__TEXT__.
■ ■ ■
Skip to main content

FAQ

What are the open-source tools that NudgeBee uses?

Agent

  • Prometheus (or VictoriaMetrics) - Metrics Collection and alerting
  • OpenCost for calculating cost metrics for Pods/Workloads etc.
  • Trivy for generating Docker image vulnerability related security recommendations
  • Popeye for generating best practices related recommendations
  • Kubewatch for K8s events collection

What are the ML libraries that NudgeBee uses? What are the dependencies?

  • TensorFlow for recommendations for replicas
  • AWS Bedrock using LLAMA (optional) for AI-based recommendations on logs/errors

What are the pre-conditions(software/hardware) for installing NudgeBee on my cluster?

For Agent:

  • Helm chart for installation
  • Prometheus, if already configured, else NudgeBee agent installs it
  • Currently, NudgeBee uses Loki for log queries. For log-specific features, we will require Loki running on the cluster. We don't provide Loki as part of the Agent Installer.
  • Permissions as specified in Helm charts

What is the typical system requirement for running NB on my cluster? What is the expected cost of operations for running the base NudgeBee

For Agent:

Agent has multiple components. All of them combined take around 6GB memory and 3 core CPUs This also includes Prometheus(Alertmanager/KubestateMetrics) If we remove Prometheus components, then it takes around 3GB and 2 cores

For Server:

All server components take around 12GB RAM and 4 core CPUs This includes running postgres/rabbitmq etc. If the customer is managing these dependencies, then it will take around 8GB RAM and 2 core CPUs

How NudgeBee Optimizations Work with GitOps

Raise PRs from NudgeBee

  • We have added support for raising PRs from specific optimization screens in NudgeBee.
■ ■ ■
__WORK ORDER__.
Reproduce the passage of the NudgeBee FAQ that opens with the words containing "What are the open-source" and closes with "for Pods/Workloads etc.".

__RECORDS__.
■ ■ ■
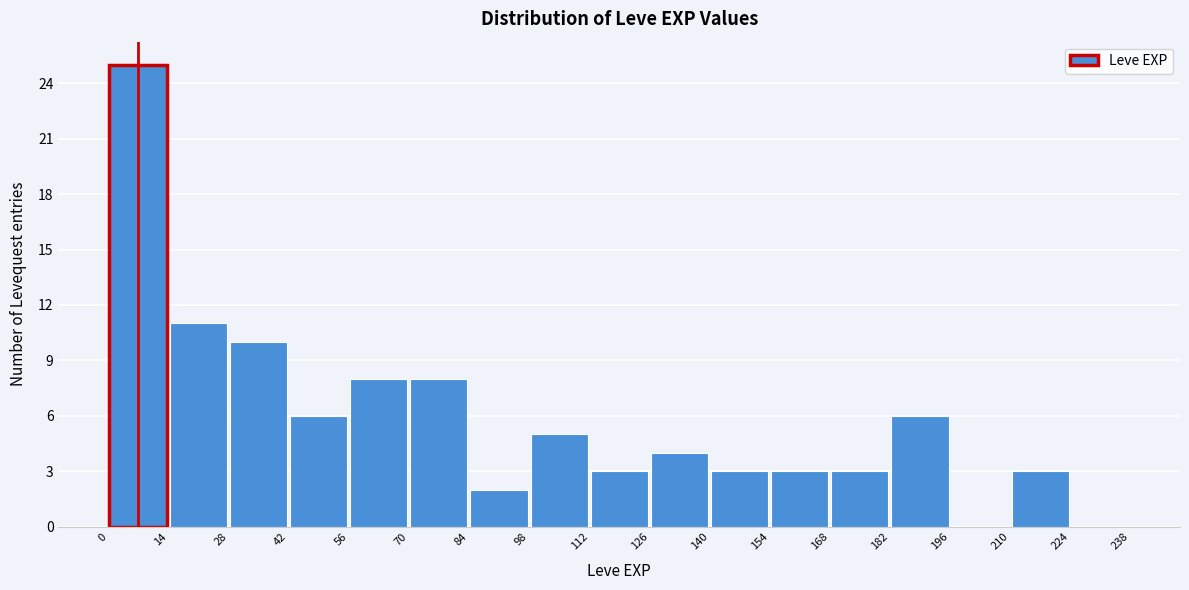

Reading left to right, transcribe this chart: for each bar, give the range it covers on the x-axis and its height. The values are not printed on the chart, so give them approximately, as read against the axis.

0 to 14: 25
14 to 28: 11
28 to 42: 10
42 to 56: 6
56 to 70: 8
70 to 84: 8
84 to 98: 2
98 to 112: 5
112 to 126: 3
126 to 140: 4
140 to 154: 3
154 to 168: 3
168 to 182: 3
182 to 196: 6
196 to 210: 0
210 to 224: 3
224 to 238: 0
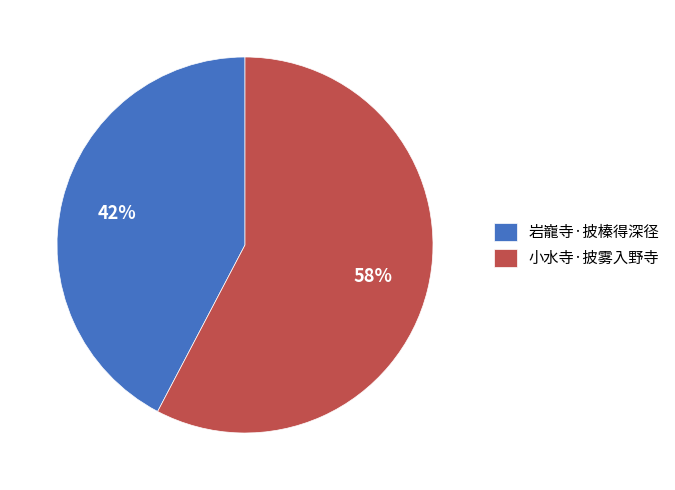

Which slice is the largest?

小水寺·披雾入野寺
■ ■ ■
__WRITTEN RESPONSE__.
What are the open-source tools that NudgeBee uses?

Agent

  • Prometheus (or VictoriaMetrics) - Metrics Collection and alerting
  • OpenCost for calculating cost metrics for Pods/Workloads etc.